In un bellissimo e recente libro (Emmanuel Carrère, Limonov, Adelphi) l’autore narra di una visita del protagonista a Andrej Siniavskij, leggendaria figura di critico e letterato esule a Parigi perché espulso dall’URSS. Limonov ha portato con sé una ragazza russa. E quando questa si mette a cantare (perché faceva la cantante) Il fazzoletto azzurro, che è una specie di Lili Marlene russa, la scena che ne segue è indimenticabile: tutti che piangono, si abbracciano, si baciano tre volte come se tutta la loro vita fosse in quel canto.
Anzi, non “come se”: tutta la vita: cuore, muscoli lunghi e brevi, sistema vagotonico, valvole cardiache, superficie dermica e profumo di terra lontana era in quel canto.

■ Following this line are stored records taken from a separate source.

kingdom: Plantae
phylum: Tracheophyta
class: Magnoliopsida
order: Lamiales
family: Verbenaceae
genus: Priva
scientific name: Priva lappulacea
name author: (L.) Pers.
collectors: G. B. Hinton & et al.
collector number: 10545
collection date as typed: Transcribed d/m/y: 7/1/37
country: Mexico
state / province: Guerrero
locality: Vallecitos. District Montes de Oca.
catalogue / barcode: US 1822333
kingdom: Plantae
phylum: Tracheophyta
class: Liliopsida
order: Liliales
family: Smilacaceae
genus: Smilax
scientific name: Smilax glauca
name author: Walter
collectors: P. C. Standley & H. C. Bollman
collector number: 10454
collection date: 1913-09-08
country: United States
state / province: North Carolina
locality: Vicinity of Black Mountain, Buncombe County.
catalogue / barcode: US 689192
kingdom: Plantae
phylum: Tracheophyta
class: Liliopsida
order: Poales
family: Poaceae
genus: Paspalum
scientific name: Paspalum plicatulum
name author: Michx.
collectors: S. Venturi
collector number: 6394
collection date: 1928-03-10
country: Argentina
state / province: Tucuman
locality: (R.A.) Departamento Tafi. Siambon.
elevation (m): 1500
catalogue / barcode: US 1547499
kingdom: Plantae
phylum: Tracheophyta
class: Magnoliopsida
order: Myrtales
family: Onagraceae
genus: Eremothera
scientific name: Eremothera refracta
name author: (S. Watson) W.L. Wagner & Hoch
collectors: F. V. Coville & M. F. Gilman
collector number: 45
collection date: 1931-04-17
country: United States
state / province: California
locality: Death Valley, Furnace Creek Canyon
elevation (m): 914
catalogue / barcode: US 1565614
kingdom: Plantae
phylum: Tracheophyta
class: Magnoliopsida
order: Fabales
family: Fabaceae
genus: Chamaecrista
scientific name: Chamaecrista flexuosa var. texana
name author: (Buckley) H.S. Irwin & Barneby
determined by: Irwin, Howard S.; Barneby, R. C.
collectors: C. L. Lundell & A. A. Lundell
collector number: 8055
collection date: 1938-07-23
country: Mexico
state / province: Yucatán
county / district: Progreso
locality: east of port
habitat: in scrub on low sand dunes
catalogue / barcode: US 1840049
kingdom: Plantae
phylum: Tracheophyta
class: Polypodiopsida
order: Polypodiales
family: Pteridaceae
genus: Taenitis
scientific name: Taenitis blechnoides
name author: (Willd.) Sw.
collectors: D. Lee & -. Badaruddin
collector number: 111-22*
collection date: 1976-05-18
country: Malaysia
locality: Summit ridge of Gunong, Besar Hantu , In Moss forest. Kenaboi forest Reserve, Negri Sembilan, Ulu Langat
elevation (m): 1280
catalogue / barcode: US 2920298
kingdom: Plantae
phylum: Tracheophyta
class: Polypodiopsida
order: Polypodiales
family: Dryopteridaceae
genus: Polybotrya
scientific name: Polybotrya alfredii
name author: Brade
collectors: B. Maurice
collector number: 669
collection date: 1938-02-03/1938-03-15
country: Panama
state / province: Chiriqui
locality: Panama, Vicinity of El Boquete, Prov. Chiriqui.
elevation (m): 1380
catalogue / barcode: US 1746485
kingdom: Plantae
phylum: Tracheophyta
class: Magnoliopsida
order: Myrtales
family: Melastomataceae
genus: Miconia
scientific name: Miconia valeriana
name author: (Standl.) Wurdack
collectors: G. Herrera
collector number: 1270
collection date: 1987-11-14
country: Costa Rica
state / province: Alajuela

Lo ha detto bene un poeta - russo anche lui, e morto in lager: Osip Mandelstam:
“A cantare davvero
e in pienezza di cuore
finalmente tutto il resto scompare:
non rimane che spazio, stelle e voce”.
E, poeta per poeta, anche uno nostro, il Giusti, ha detto la sua sulla funzione salvifica, o salutifera, del canto. Ricordate quella poesia, Sant’Ambrogio, in cui il poeta, accompagnato da un figlio del Manzoni, si reca in basilica e ci trova un reggimento di truppe imperiali a sentir messa, che cantavano
Era un coro del Verdi; il coro a Dio
là de' Lombardi miseri assetati;
quello: O Signore, dal tetto natio,
che tanti petti ha scossi e inebriati.
Qui - prosegue il Giusti - cominciai a non sentirmi più io. Gli accadde, insomma, di sentirsi non più così estraneo a quegli invasori. E la sensazione si fece più forte quando, terminato il patriottico Verdi,
un cantico tedesco lento lento
per l'âer sacro a Dio mosse le penne.
Era preghiera, e mi parea lamento,
d'un suono grave flebile solenne,
tal che sempre nell'anima lo sento:
e mi stupisco che in quelle cotenne,
in que' fantocci esotici di legno,
potesse l'armonia fino a quel segno.
Sentìa nell'inno la dolcezza amara
de' canti uditi da fanciullo; il core
che da voce domestica gl'impara,
ce li ripete i giorni del dolore:
un pensier mesto della madre cara,
un desiderio di pace e di amore,
uno sgomento di lontano esilio,
che mi faceva andare in visibilio.
Potenza della musica, mandare in visibilio. Portarci nel luogo dove tutto funziona a meraviglia. Qualunque ne sia - svedese, tedesco, lumbard o sudamericano - il motivo.